Monday, January 31, 2011

The Scar On My Hands, The Buoyancy of Turds

Tonight I drink out of a skull shaped bottle, and I drink alone. I heard a quote once that culture is to make a drinking bowl from one’s enemy’s skull, and that civilization is to go to prison for that. So where do my virtues lay? Perhaps death is the final journey. Anyone who says that they do not have any fear of dying has never met a Gurkha. They’ve never felt the cold fortified steel of a forged hand kukri nor have they been to Nepal or have any knowledge of such an admirable race. They’ve never inhaled the mark of death nor have they coherently summarised the beauty of life. They’ve never felt the warmth of dead blood or the frostiness of flesh when your hands can separate the muscular divisions of tendons and palpable tissue. This is not the language of a grande monde society. These are spoken gestures of a bloody faced peasant. I should have been born in the days of the cradle of civilisation. I should have been a hunter and gatherer. I would have been at peace knowing that if I died sleeping in a seated position in wait, for some devious assassin to attempt to take what life I have made for myself or what future I’ve been willing to sacrifice for, I would have still been, a conqueror of my own existence.
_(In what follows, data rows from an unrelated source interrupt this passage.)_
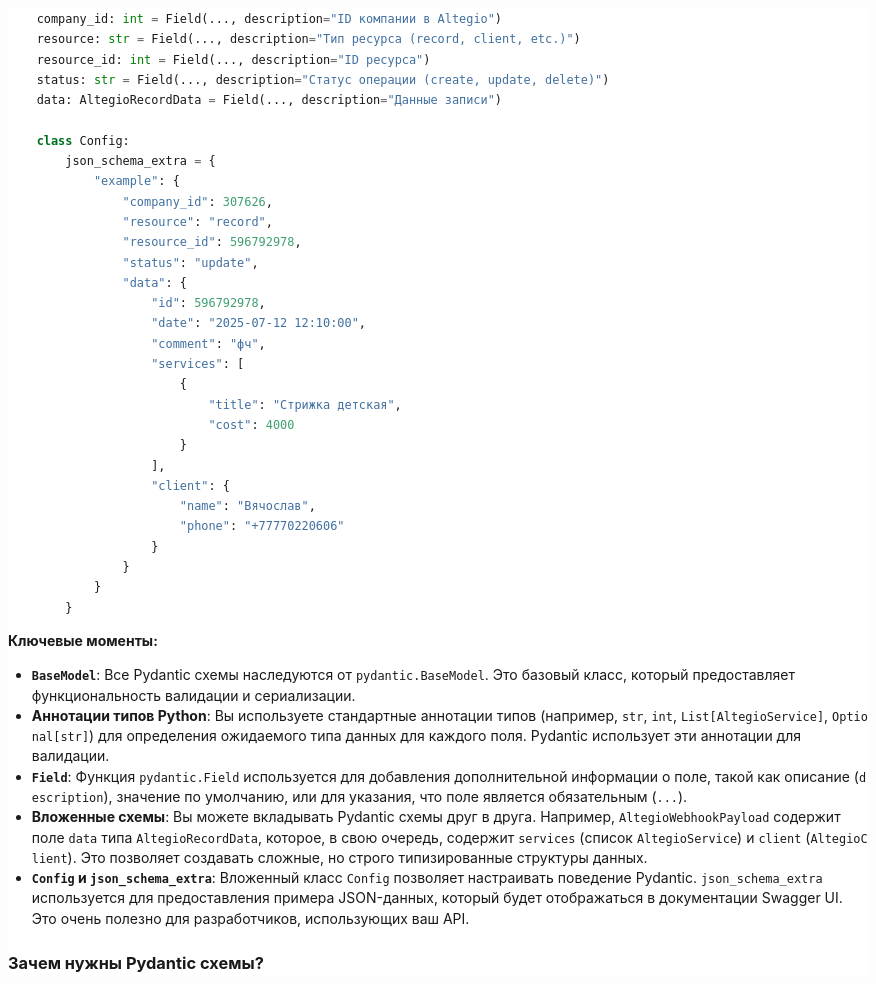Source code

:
 ```python
    company_id: int = Field(..., description="ID компании в Altegio")
    resource: str = Field(..., description="Тип ресурса (record, client, etc.)")
    resource_id: int = Field(..., description="ID ресурса")
    status: str = Field(..., description="Статус операции (create, update, delete)")
    data: AltegioRecordData = Field(..., description="Данные записи")

    class Config:
        json_schema_extra = {
            "example": {
                "company_id": 307626,
                "resource": "record",
                "resource_id": 596792978,
                "status": "update",
                "data": {
                    "id": 596792978,
                    "date": "2025-07-12 12:10:00",
                    "comment": "фч",
                    "services": [
                        {
                            "title": "Стрижка детская",
                            "cost": 4000
                        }
                    ],
                    "client": {
                        "name": "Вячослав",
                        "phone": "+77770220606"
                    }
                }
            }
        }
```

**Ключевые моменты:**

*   **`BaseModel`**: Все Pydantic схемы наследуются от `pydantic.BaseModel`. Это базовый класс, который предоставляет функциональность валидации и сериализации.
*   **Аннотации типов Python**: Вы используете стандартные аннотации типов (например, `str`, `int`, `List[AltegioService]`, `Optional[str]`) для определения ожидаемого типа данных для каждого поля. Pydantic использует эти аннотации для валидации.
*   **`Field`**: Функция `pydantic.Field` используется для добавления дополнительной информации о поле, такой как описание (`description`), значение по умолчанию, или для указания, что поле является обязательным (`...`).
*   **Вложенные схемы**: Вы можете вкладывать Pydantic схемы друг в друга. Например, `AltegioWebhookPayload` содержит поле `data` типа `AltegioRecordData`, которое, в свою очередь, содержит `services` (список `AltegioService`) и `client` (`AltegioClient`). Это позволяет создавать сложные, но строго типизированные структуры данных.
*   **`Config` и `json_schema_extra`**: Вложенный класс `Config` позволяет настраивать поведение Pydantic. `json_schema_extra` используется для предоставления примера JSON-данных, который будет отображаться в документации Swagger UI. Это очень полезно для разработчиков, использующих ваш API.

### Зачем нужны Pydantic схемы?
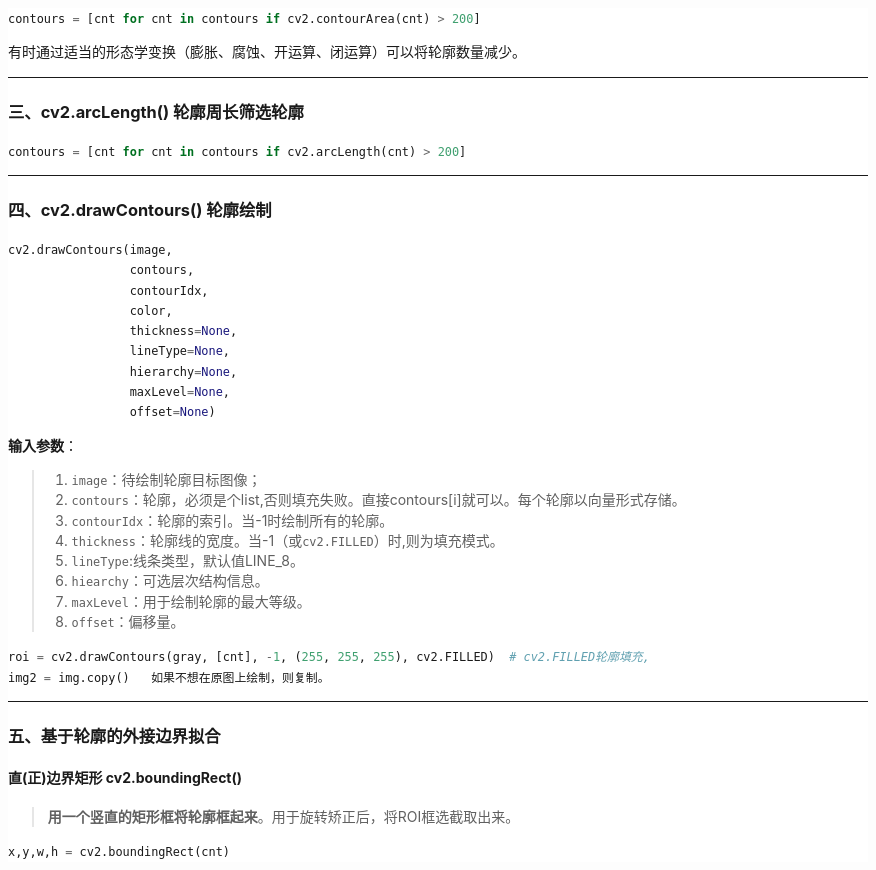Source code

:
 ```python
contours = [cnt for cnt in contours if cv2.contourArea(cnt) > 200]
```

有时通过适当的形态学变换（膨胀、腐蚀、开运算、闭运算）可以将轮廓数量减少。

---

### 三、cv2.arcLength() 轮廓周长筛选轮廓

```python
contours = [cnt for cnt in contours if cv2.arcLength(cnt) > 200]
```

---

### 四、cv2.drawContours() 轮廓绘制

```python
cv2.drawContours(image, 
                 contours, 
                 contourIdx, 
                 color, 
                 thickness=None, 
                 lineType=None, 
                 hierarchy=None, 
                 maxLevel=None, 
                 offset=None)
```

**输入参数**：

> 1. `image`：待绘制轮廓目标图像；
> 2. `contours`：轮廓，必须是个list,否则填充失败。直接contours[i]就可以。每个轮廓以向量形式存储。
> 3. `contourIdx`：轮廓的索引。当-1时绘制所有的轮廓。
> 4. `thickness`：轮廓线的宽度。当-1（或`cv2.FILLED`）时,则为填充模式。
> 5. `lineType`:线条类型，默认值LINE_8。
> 6. `hiearchy`：可选层次结构信息。
> 7. `maxLevel`：用于绘制轮廓的最大等级。
> 8. `offset`：偏移量。

```python
roi = cv2.drawContours(gray, [cnt], -1, (255, 255, 255), cv2.FILLED)  # cv2.FILLED轮廓填充,
img2 = img.copy()   如果不想在原图上绘制，则复制。
```

---

### 五、基于轮廓的外接边界拟合

#### 	直(正)边界矩形 cv2.boundingRect()
> **用一个竖直的矩形框将轮廓框起来**。用于旋转矫正后，将ROI框选截取出来。
```python
x,y,w,h = cv2.boundingRect(cnt)
```
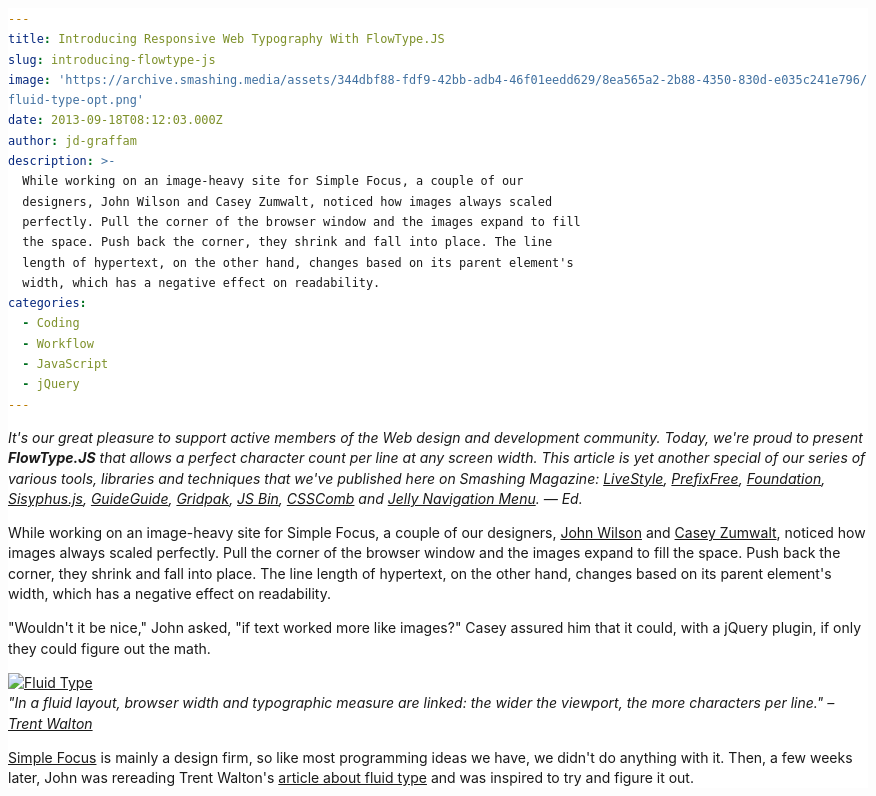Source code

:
 ```yaml
---
title: Introducing Responsive Web Typography With FlowType.JS
slug: introducing-flowtype-js
image: 'https://archive.smashing.media/assets/344dbf88-fdf9-42bb-adb4-46f01eedd629/8ea565a2-2b88-4350-830d-e035c241e796/fluid-type-opt.png'
date: 2013-09-18T08:12:03.000Z
author: jd-graffam
description: >-
  While working on an image-heavy site for Simple Focus, a couple of our
  designers, John Wilson and Casey Zumwalt, noticed how images always scaled
  perfectly. Pull the corner of the browser window and the images expand to fill
  the space. Push back the corner, they shrink and fall into place. The line
  length of hypertext, on the other hand, changes based on its parent element's
  width, which has a negative effect on readability.
categories:
  - Coding
  - Workflow
  - JavaScript
  - jQuery
---
```

_It's our great pleasure to support active members of the Web design and development community. Today, we're proud to present **FlowType.JS** that allows a perfect character count per line at any screen width. This article is yet another special of our series of various tools, libraries and techniques that we've published here on Smashing Magazine: [LiveStyle](https://www.smashingmagazine.com/2013/08/08/release-livestyle-css-live-reload/), [PrefixFree](https://www.smashingmagazine.com/2011/10/12/prefixfree-break-free-from-css-prefix-hell/), [Foundation](https://www.smashingmagazine.com/2011/10/25/rapid-prototyping-for-any-device-with-foundation/), [Sisyphus.js](https://www.smashingmagazine.com/2011/12/05/sisyphus-js-client-side-drafts-and-more/), [GuideGuide](https://www.smashingmagazine.com/2012/01/03/guideguide-free-plugin-for-dealing-with-grids-in-photoshop/), [Gridpak](https://www.smashingmagazine.com/2012/03/19/gridpak-the-responsive-grid-generator/), [JS Bin](https://www.smashingmagazine.com/2012/07/23/js-bin-built-for-sharing-education-and-real-time/), [CSSComb](https://www.smashingmagazine.com/2012/10/02/csscomb-tool-sort-css-properties/) and [Jelly Navigation Menu](https://www.smashingmagazine.com/2013/08/15/jelly-navigation-menu-canvas-paperjs/). — Ed._</em>

While working on an image-heavy site for Simple Focus, a couple of our designers, [John Wilson](https://twitter.com/jhnwlsn) and [Casey Zumwalt](https://twitter.com/zumwalt), noticed how images always scaled perfectly. Pull the corner of the browser window and the images expand to fill the space. Push back the corner, they shrink and fall into place. The line length of hypertext, on the other hand, changes based on its parent element's width, which has a negative effect on readability.

"Wouldn't it be nice," John asked, "if text worked more like images?" Casey assured him that it could, with a jQuery plugin, if only they could figure out the math.

[![Fluid Type](https://archive.smashing.media/assets/344dbf88-fdf9-42bb-adb4-46f01eedd629/4110841b-7f93-41b3-826a-d30fec9886c6/trent-walton-fluid-type.png "Fluid Type")](https://trentwalton.com/2012/06/19/fluid-type/)  
_"In a fluid layout, browser width and typographic measure are linked: the wider the viewport, the more characters per line." – [Trent Walton](https://trentwalton.com/2012/06/19/fluid-type/)_

[Simple Focus](https://simplefocus.com/) is mainly a design firm, so like most programming ideas we have, we didn't do anything with it. Then, a few weeks later, John was rereading Trent Walton's [article about fluid type](https://trentwalton.com/2012/06/19/fluid-type/) and was inspired to try and figure it out.
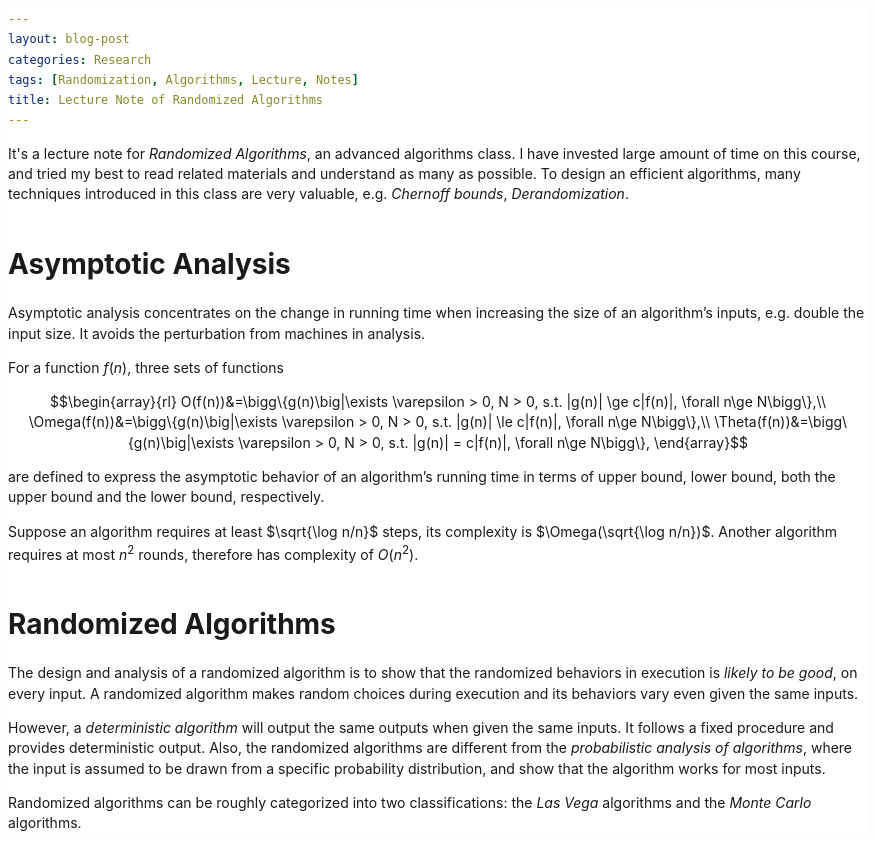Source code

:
 ```yaml
---
layout: blog-post
categories: Research
tags: [Randomization, Algorithms, Lecture, Notes]
title: Lecture Note of Randomized Algorithms
---
```


It's a lecture note for *Randomized Algorithms*, an advanced algorithms class. I have invested large amount of time on this course, and tried my best to read related materials and understand as many as possible. To design an efficient algorithms, many techniques introduced in this class are very valuable, e.g. _Chernoff bounds_, _Derandomization_.

Asymptotic Analysis
=====================
Asymptotic analysis concentrates on the change in running time when
increasing the size of an algorithm’s inputs, e.g. double the input
size. It avoids the perturbation from machines in analysis.

For a function $f(n)$, three sets of functions 

$$\begin{array}{rl}
O(f(n))&=\bigg\{g(n)\big|\exists \varepsilon > 0, N > 0, s.t. |g(n)| \ge c|f(n)|, \forall n\ge N\bigg\},\\
\Omega(f(n))&=\bigg\{g(n)\big|\exists \varepsilon > 0, N > 0, s.t. |g(n)| \le c|f(n)|, \forall n\ge N\bigg\},\\
\Theta(f(n))&=\bigg\{g(n)\big|\exists \varepsilon > 0, N > 0, s.t. |g(n)| = c|f(n)|, \forall n\ge N\bigg\},
\end{array}$$ 

are defined to express the asymptotic behavior of an
algorithm’s running time in terms of upper bound, lower bound, both the
upper bound and the lower bound, respectively.

Suppose an algorithm requires at least $\sqrt{\log n/n}$ steps, its
complexity is $\Omega(\sqrt{\log n/n})$. Another algorithm requires at
most $n^2$ rounds, therefore has complexity of $O(n^2)$.

Randomized Algorithms
=====================

The design and analysis of a randomized algorithm is to show that the
randomized behaviors in execution is *likely to be good*, on every
input. A randomized algorithm makes random choices during execution and
its behaviors vary even given the same inputs.

However, a *deterministic algorithm* will output the same outputs when
given the same inputs. It follows a fixed procedure and provides
deterministic output. Also, the randomized algorithms are different from
the *probabilistic analysis of algorithms*, where the input is assumed
to be drawn from a specific probability distribution, and show that the
algorithm works for most inputs.

Randomized algorithms can be roughly categorized into two
classifications: the *Las Vega* algorithms and the *Monte Carlo*
algorithms.
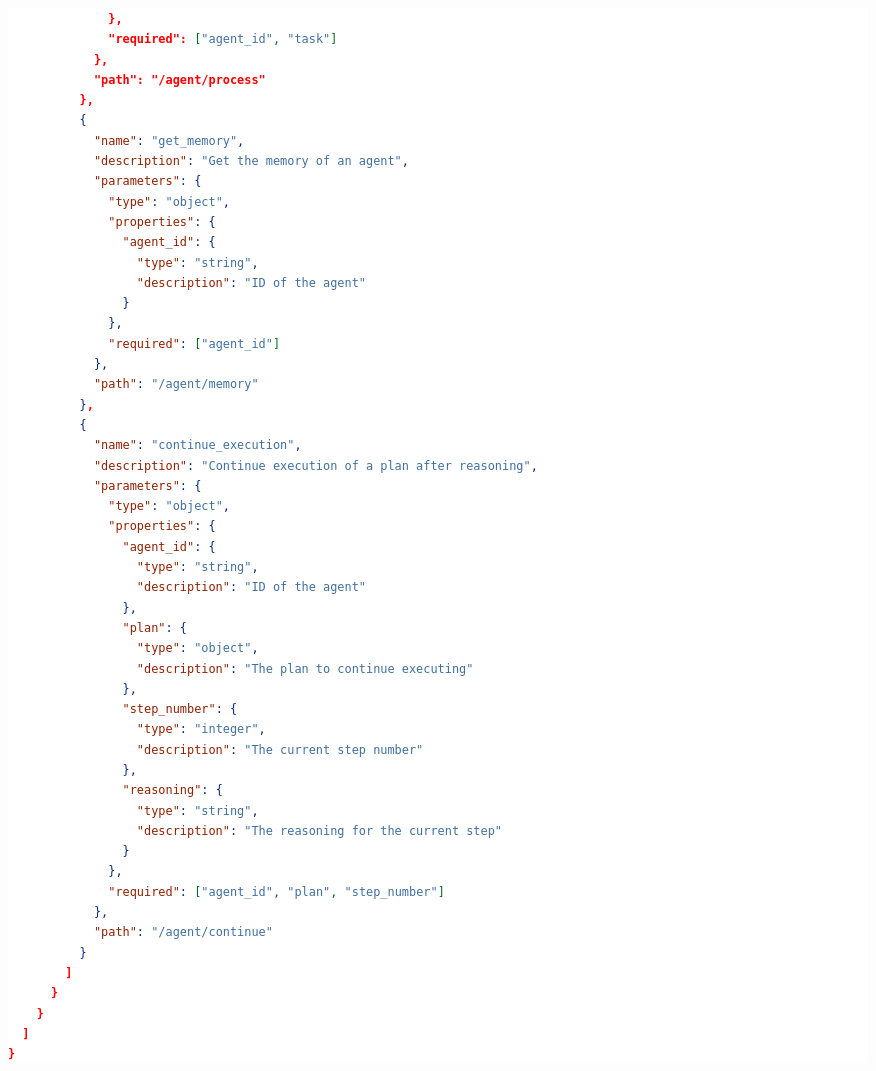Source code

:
 ```json
              },
              "required": ["agent_id", "task"]
            },
            "path": "/agent/process"
          },
          {
            "name": "get_memory",
            "description": "Get the memory of an agent",
            "parameters": {
              "type": "object",
              "properties": {
                "agent_id": {
                  "type": "string",
                  "description": "ID of the agent"
                }
              },
              "required": ["agent_id"]
            },
            "path": "/agent/memory"
          },
          {
            "name": "continue_execution",
            "description": "Continue execution of a plan after reasoning",
            "parameters": {
              "type": "object",
              "properties": {
                "agent_id": {
                  "type": "string",
                  "description": "ID of the agent"
                },
                "plan": {
                  "type": "object",
                  "description": "The plan to continue executing"
                },
                "step_number": {
                  "type": "integer",
                  "description": "The current step number"
                },
                "reasoning": {
                  "type": "string",
                  "description": "The reasoning for the current step"
                }
              },
              "required": ["agent_id", "plan", "step_number"]
            },
            "path": "/agent/continue"
          }
        ]
      }
    }
  ]
}
```
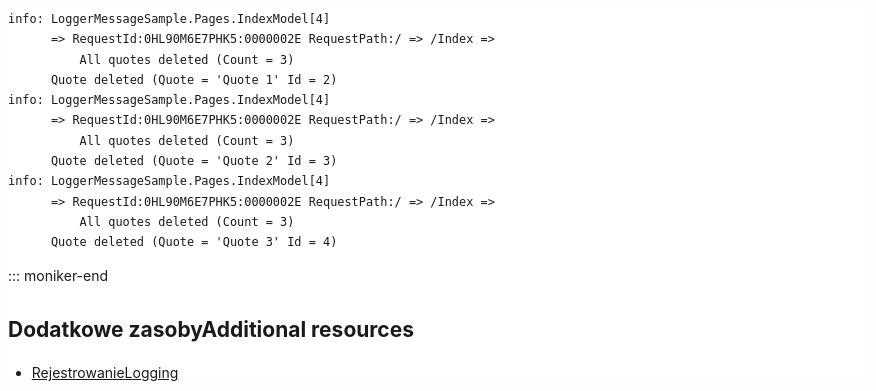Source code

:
 ```console
info: LoggerMessageSample.Pages.IndexModel[4]
      => RequestId:0HL90M6E7PHK5:0000002E RequestPath:/ => /Index => 
          All quotes deleted (Count = 3)
      Quote deleted (Quote = 'Quote 1' Id = 2)
info: LoggerMessageSample.Pages.IndexModel[4]
      => RequestId:0HL90M6E7PHK5:0000002E RequestPath:/ => /Index => 
          All quotes deleted (Count = 3)
      Quote deleted (Quote = 'Quote 2' Id = 3)
info: LoggerMessageSample.Pages.IndexModel[4]
      => RequestId:0HL90M6E7PHK5:0000002E RequestPath:/ => /Index => 
          All quotes deleted (Count = 3)
      Quote deleted (Quote = 'Quote 3' Id = 4)
```

::: moniker-end

## <a name="additional-resources"></a><span data-ttu-id="7459d-264">Dodatkowe zasoby</span><span class="sxs-lookup"><span data-stu-id="7459d-264">Additional resources</span></span>

* [<span data-ttu-id="7459d-265">Rejestrowanie</span><span class="sxs-lookup"><span data-stu-id="7459d-265">Logging</span></span>](xref:fundamentals/logging/index)
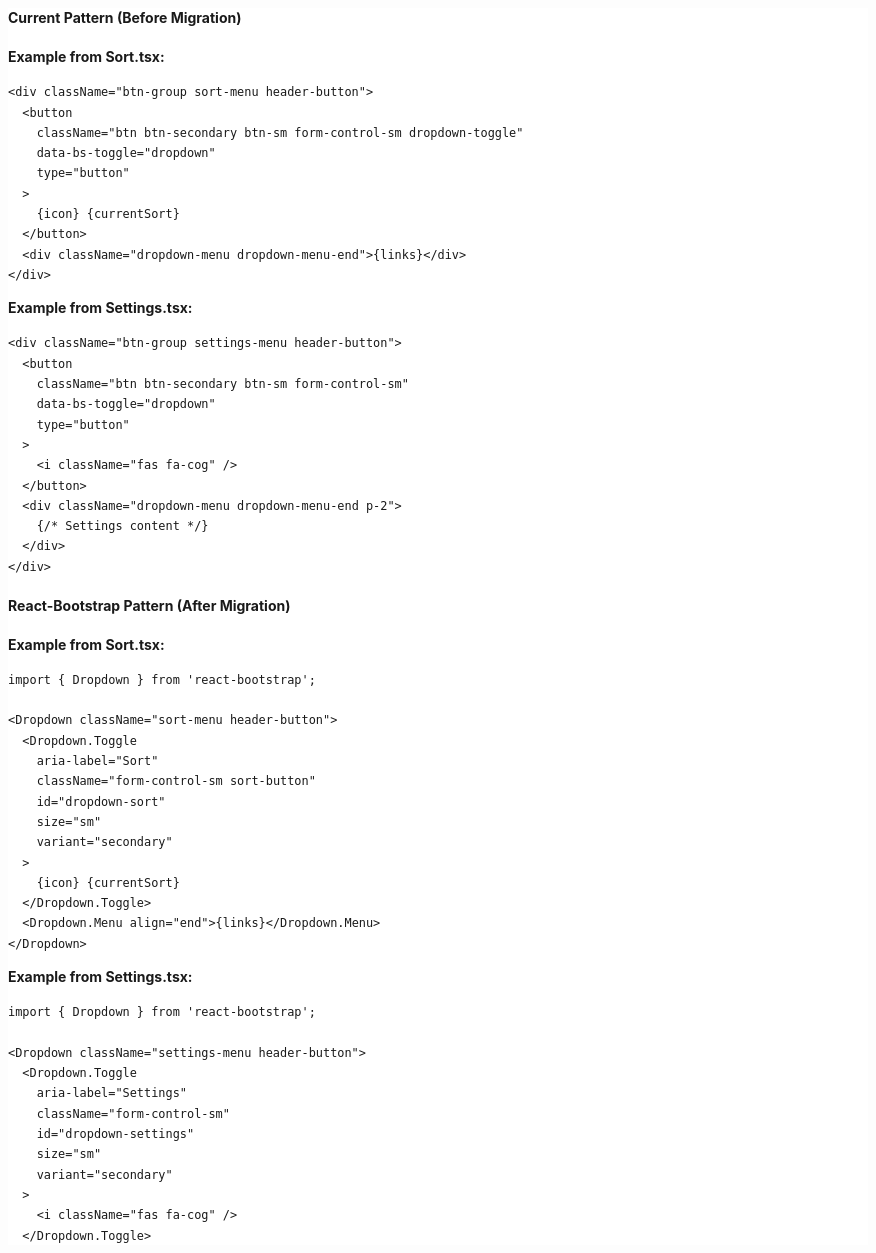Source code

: #### Current Pattern (Before Migration)

**Example from Sort.tsx:**
```tsx
<div className="btn-group sort-menu header-button">
  <button
    className="btn btn-secondary btn-sm form-control-sm dropdown-toggle"
    data-bs-toggle="dropdown"
    type="button"
  >
    {icon} {currentSort}
  </button>
  <div className="dropdown-menu dropdown-menu-end">{links}</div>
</div>
```

**Example from Settings.tsx:**
```tsx
<div className="btn-group settings-menu header-button">
  <button
    className="btn btn-secondary btn-sm form-control-sm"
    data-bs-toggle="dropdown"
    type="button"
  >
    <i className="fas fa-cog" />
  </button>
  <div className="dropdown-menu dropdown-menu-end p-2">
    {/* Settings content */}
  </div>
</div>
```

#### React-Bootstrap Pattern (After Migration)

**Example from Sort.tsx:**
```tsx
import { Dropdown } from 'react-bootstrap';

<Dropdown className="sort-menu header-button">
  <Dropdown.Toggle
    aria-label="Sort"
    className="form-control-sm sort-button"
    id="dropdown-sort"
    size="sm"
    variant="secondary"
  >
    {icon} {currentSort}
  </Dropdown.Toggle>
  <Dropdown.Menu align="end">{links}</Dropdown.Menu>
</Dropdown>
```

**Example from Settings.tsx:**
```tsx
import { Dropdown } from 'react-bootstrap';

<Dropdown className="settings-menu header-button">
  <Dropdown.Toggle
    aria-label="Settings"
    className="form-control-sm"
    id="dropdown-settings"
    size="sm"
    variant="secondary"
  >
    <i className="fas fa-cog" />
  </Dropdown.Toggle>
```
And there you pry at a screen emitting systematic pulses of coherence and sink into it’s depth of vulnerabilities. This has become your present necessity, your only influence into this information that in retrospect is clinically dead. All life is a subway of interplaying realities that hath no choices and no command.

4 comments:

Jesus Harold Christ said...

shit...I might offend some people with this. But what do I know. I'm not a "real" writer.

Milkywaymastadon said...

The weak get offended, the strong gain from it.

Jesus Harold Christ said...

Your Milkywaymastodon identity sounds vaguely familiar.

Jesus Harold Christ said...

Shall we share some writing? A toast to the blank page.